Misalnya, membuat podcast ngaji online, kajian interaktif di Youtube, atau kelas Aswaja digital yang mudah diakses oleh pelajar di berbagai daerah. Dengan demikian, nilai spiritual tidak hilang, melainkan dikemas sesuai kebutuhan zaman. Sebagaimana dikatakan KH. Hasyim Asy‘ari, “Ilmu tanpa adab seperti api tanpa cahaya.” Artinya, secerdas apapun kader muda NU, jika tidak memiliki adab dan spiritualitas, maka perjuangan mereka akan kehilangan arah.

Penutup

Reorientasi IPNU-IPPNU di abad ke-21 bukan sekadar soal menyesuaikan diri dengan zaman, tetapi tentang menghidupkan kembali semangat lama dengan cara baru yang relevan. Dalam situasi seperti ini, kader IPNU-IPPNU harus mampu meneguhkan kembali identitasnya sebagai pelajar yang berpikir dengan ilmu dan bergerak dengan adab. Nilai khidmah, semangat mengabdi tanpa pamrih, perlu diterjemahkan ulang dalam konteks kekinian, bukan hanya lewat forum atau kegiatan formal, tapi juga melalui kehadiran aktif di ruang-ruang digital yang menebar nilai keislaman dan kemanusiaan.

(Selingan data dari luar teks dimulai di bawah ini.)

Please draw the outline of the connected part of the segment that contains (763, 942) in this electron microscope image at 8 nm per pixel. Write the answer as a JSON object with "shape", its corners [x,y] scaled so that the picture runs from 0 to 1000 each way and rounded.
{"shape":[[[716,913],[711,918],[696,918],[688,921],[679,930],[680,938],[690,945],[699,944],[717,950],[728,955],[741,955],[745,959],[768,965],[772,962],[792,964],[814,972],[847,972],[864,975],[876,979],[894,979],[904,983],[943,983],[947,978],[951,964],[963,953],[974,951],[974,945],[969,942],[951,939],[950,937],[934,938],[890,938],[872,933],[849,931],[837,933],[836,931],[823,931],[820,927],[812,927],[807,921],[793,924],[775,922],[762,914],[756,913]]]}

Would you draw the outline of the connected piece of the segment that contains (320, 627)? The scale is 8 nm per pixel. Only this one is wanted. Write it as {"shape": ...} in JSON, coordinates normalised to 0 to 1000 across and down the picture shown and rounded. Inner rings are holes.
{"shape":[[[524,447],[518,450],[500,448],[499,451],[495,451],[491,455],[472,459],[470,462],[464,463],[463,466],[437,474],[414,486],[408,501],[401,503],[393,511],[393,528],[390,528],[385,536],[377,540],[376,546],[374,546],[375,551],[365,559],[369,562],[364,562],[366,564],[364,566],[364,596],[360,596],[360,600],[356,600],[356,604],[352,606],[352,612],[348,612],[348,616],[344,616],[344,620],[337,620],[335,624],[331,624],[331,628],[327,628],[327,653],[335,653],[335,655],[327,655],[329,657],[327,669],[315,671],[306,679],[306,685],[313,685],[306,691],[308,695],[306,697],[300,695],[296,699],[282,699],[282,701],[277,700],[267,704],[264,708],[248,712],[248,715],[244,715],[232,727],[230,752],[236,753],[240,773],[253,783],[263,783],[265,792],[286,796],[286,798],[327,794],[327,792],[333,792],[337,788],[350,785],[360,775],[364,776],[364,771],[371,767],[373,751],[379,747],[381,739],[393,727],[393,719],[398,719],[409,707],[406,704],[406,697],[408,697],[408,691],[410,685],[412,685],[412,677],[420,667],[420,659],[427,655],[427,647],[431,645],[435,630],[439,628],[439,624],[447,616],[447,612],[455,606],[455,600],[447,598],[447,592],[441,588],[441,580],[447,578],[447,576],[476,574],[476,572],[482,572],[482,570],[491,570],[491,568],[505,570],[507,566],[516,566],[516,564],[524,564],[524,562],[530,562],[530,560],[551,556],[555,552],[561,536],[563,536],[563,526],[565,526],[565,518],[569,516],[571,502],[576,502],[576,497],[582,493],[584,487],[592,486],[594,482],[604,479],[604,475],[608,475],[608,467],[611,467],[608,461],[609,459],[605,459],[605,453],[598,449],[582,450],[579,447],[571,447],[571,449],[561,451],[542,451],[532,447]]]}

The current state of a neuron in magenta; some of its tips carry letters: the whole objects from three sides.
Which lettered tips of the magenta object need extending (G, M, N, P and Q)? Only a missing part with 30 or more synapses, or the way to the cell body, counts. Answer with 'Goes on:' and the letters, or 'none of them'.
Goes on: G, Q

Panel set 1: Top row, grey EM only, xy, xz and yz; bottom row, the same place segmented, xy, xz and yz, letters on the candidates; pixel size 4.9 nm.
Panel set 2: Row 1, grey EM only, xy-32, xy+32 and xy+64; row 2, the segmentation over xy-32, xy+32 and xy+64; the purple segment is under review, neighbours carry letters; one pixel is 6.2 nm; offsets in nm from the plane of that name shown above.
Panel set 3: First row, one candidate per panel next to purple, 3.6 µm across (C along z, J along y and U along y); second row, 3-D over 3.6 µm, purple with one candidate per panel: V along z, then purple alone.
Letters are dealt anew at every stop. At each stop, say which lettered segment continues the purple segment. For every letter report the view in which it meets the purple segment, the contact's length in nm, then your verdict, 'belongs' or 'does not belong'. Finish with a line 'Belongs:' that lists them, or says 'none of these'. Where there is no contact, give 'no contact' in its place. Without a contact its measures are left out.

Lebih dari sekadar organisasi, IPNU-IPPNU seharusnya menjadi “rumah peradaban” bagi pelajar Nahdlatul Ulama. Tantangan pelajar masa kini tidak lagi sebatas akademik, tetapi juga moral dan eksistensial. Maka, kader IPNU-IPPNU dituntut untuk menjadi pelajar yang tahan terhadap arus pragmatisme, tidak terjebak dalam euforia konten digital, dan tetap berpegang pada nilai Aswaja yang moderat, inklusif, dan penuh kasih. Di tengah budaya instan dan pencitraan, kader sejati adalah mereka yang konsisten belajar, berjuang, dan mengabdi, meski tak selalu tampak di panggung depan.

Ketika kader mampu menyalakan semangat ilmu, menjaga etika digital, dan menyebarkan Islam yang damai di tengah masyarakat, maka disanalah IPNU-IPPNU benar-benar hidup. Sebab, menjadi kader bukan hanya tentang mengenakan jas hijau atau kerudung biru, tetapi tentang menjadi pelajar yang membawa cahaya ilmu dan adab di tengah gelapnya zaman. Dunia boleh berubah cepat, tapi tugas pelajar NU tetap sama: menjaga peradaban, memperluas manfaat, dan juga sebagai rahmatan lil ‘alamin.